The next step was to create a replica in the desired region, namely US East region. There was uncertainty about how long it would take, and uncertainty about the resources required to carry out the replica. The steps are well documented as per this link “Failover in an Active Geo-Replication Configuration” (http://msdn.microsoft.com/en-us/library/azure/dn741337.aspx). The customer said it best when responding to a question of how long did the initial synchronization of the replica take…
*Completely online experience
“It [Initial Synchronization] was no more than 40 minutes*. I'm not sure on actual copy time. This is quite amazing considering making a local bacpac file of this database takes 4 hours.”
It should be noted that this execution plan was undertaken in-between code deployments. Much of this could’ve occurred within a 24hour period if process was purely technical. The customer chose to wait a couple of days before moving to the next action of the execution plan. The reasoning was related to making a significant code change to rather occur on the existing topology than in a new data center. They were concerned about whether the DDL changes would replicate. All changes are replicated except for those that rely on updating the master database, such as logins. These must be done in each environment, whereas creating a user can be done at the source. Refer to “Security Configuration for Active Geo-Replication” (http://msdn.microsoft.com/en-us/library/azure/dn741335.aspx) which specifically relates to the topic of logins.
The last step was to switch to the new region.

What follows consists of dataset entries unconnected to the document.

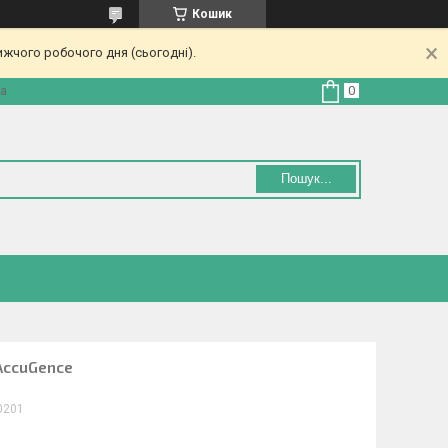
Кошик
ижчого робочого дня (сьогодні).
на
Пошук...
AccuGence
0201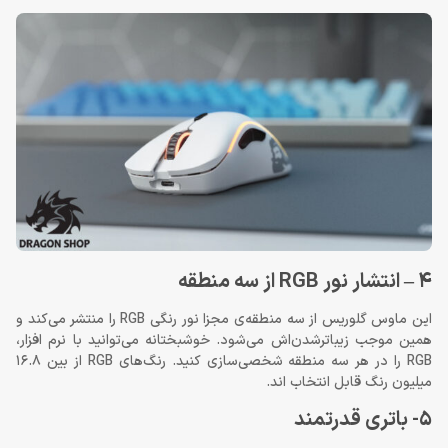
4 – انتشار نور RGB از سه منطقه
این ماوس گلوریس از سه منطقه‌ی مجزا نور رنگی RGB را منتشر می‌کند و
همین موجب زیباترشدن‌اش می‌شود. خوشبختانه می‌توانید با نرم افزار،
RGB را در هر سه منطقه شخصی‌سازی کنید. رنگ‌های RGB از بین 16.8
میلیون رنگ قابل انتخاب اند.
5- باتری قدرتمند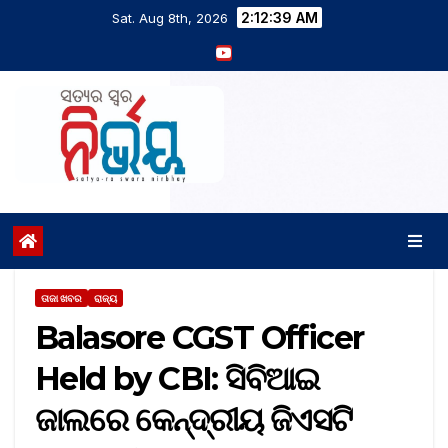
2:12:40 AM
Sat. Aug 8th, 2026
ତାଜା ଖବର
ରାଜ୍ୟ
Balasore CGST Officer
Held by CBI: ସିବିଆଇ
ଜାଲରେ କେନ୍ଦ୍ରୀୟ ଜିଏସଟି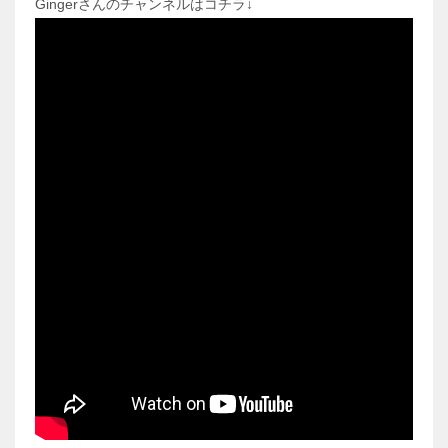
Gingerさんのチャンネルはコチラ↓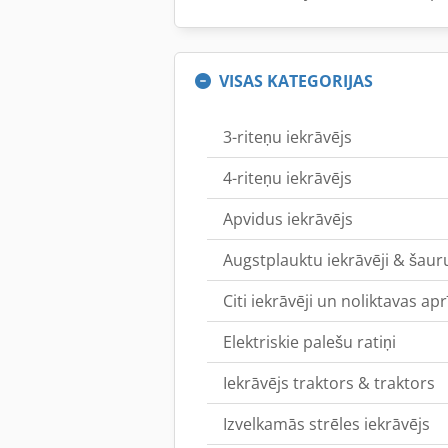
VISAS KATEGORIJAS
3-riteņu iekrāvējs
4-riteņu iekrāvējs
Apvidus iekrāvējs
Augstplauktu iekrāvēji & šauru
Citi iekrāvēji un noliktavas ap
Elektriskie palešu ratiņi
Iekrāvējs traktors & traktors
Izvelkamās strēles iekrāvējs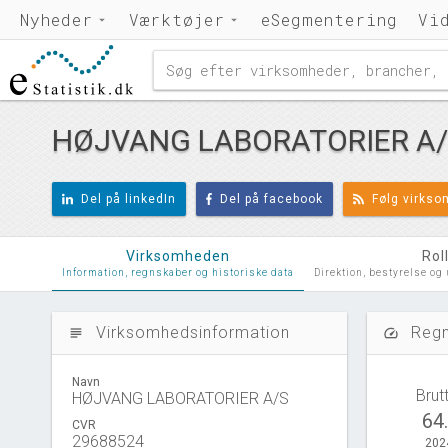
Nyheder
Værktøjer
eSegmentering
Vi
HØJVANG LABORATORIER A
Del på linkedIn
Del på facebook
Følg virks
Virksomheden
Rol
Information, regnskaber og historiske data
Direktion, bestyrelse og
Virksomhedsinformation
Regn
subject
speed
Navn
Brut
HØJVANG LABORATORIER A/S
64
CVR
29688524
202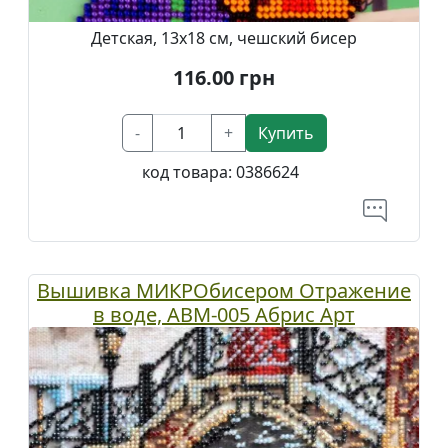
Детская, 13х18 см, чешский бисер
116.00
грн
-
+
Купить
код товара:
0386624
Вышивка МИКРОбисером Отражение
в воде, АВМ-005 Абрис Арт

Below are the steps that the customer shared for the benefit of others that undertake such a task. For terminating the Active Geo-Replication topology, the instructions are well-described as per link “Terminate a Continuous Copy Relationship” (http://msdn.microsoft.com/en-us/library/azure/dn741323.aspx).
- A week in advance, upgrade database to premium and setup geo replication to the East data center. This could have been done the same day. It took less than 40 minutes for a 32GB database to fully replicate from US South Central to East.
- [Day of move] Create blob containers in East to match the names of the containers in US South Central. (we did not elect to move blob data at this time, but you would do that here)
- Deploy new Web and Worker roles to East. Point new deployment at DB and blob storage in East.
- Setup any needed SSL certs in new (East) environment
- (Downtime begins)Take old Web and new Web offline line. We do this with a configuration switch in the application that shows the users a friendly message that the site is under maintenance. Only admins can get into the site/API normally.
- Change DNS to point to new web roles IP addresses
- Deploy new code to old data center (US South Central ) with connection strings for DB and Blob pointing at East
- Configure East DB to allow connections from US South Central IP Address (may not be required)
- Set new deployment (in staging area) in US South Central to offline mode, swap with production area
- Stop DB Active Geo-Replication (Planned Termination of a Continuous Copy Relationship)
- Steps carried out using the portal
- Set US South Central DB into Read-Only mode
- Set US East region DB into read/write mode (after replication is completed) (may not be required)
- (Downtime ended) Re-enable both web sites/API in both US South Central and US East region data centers
- Setup automatic AzureDB backups on new DB.
- Using the automated export under the "configure" section on the DB in the management portal.
- After DNS replication is fully propagated around the world, delete application servers in US South Central.
The following quote from the customer does a great job in articulating the experience
“The move went very smoothly. We were down for about 1 hour, and most of that time was waiting for our new code to deploy, configuration updates and prod/staging swaps. The actual process of shutting down the Azure DB replication and changing read/write modes was simple.”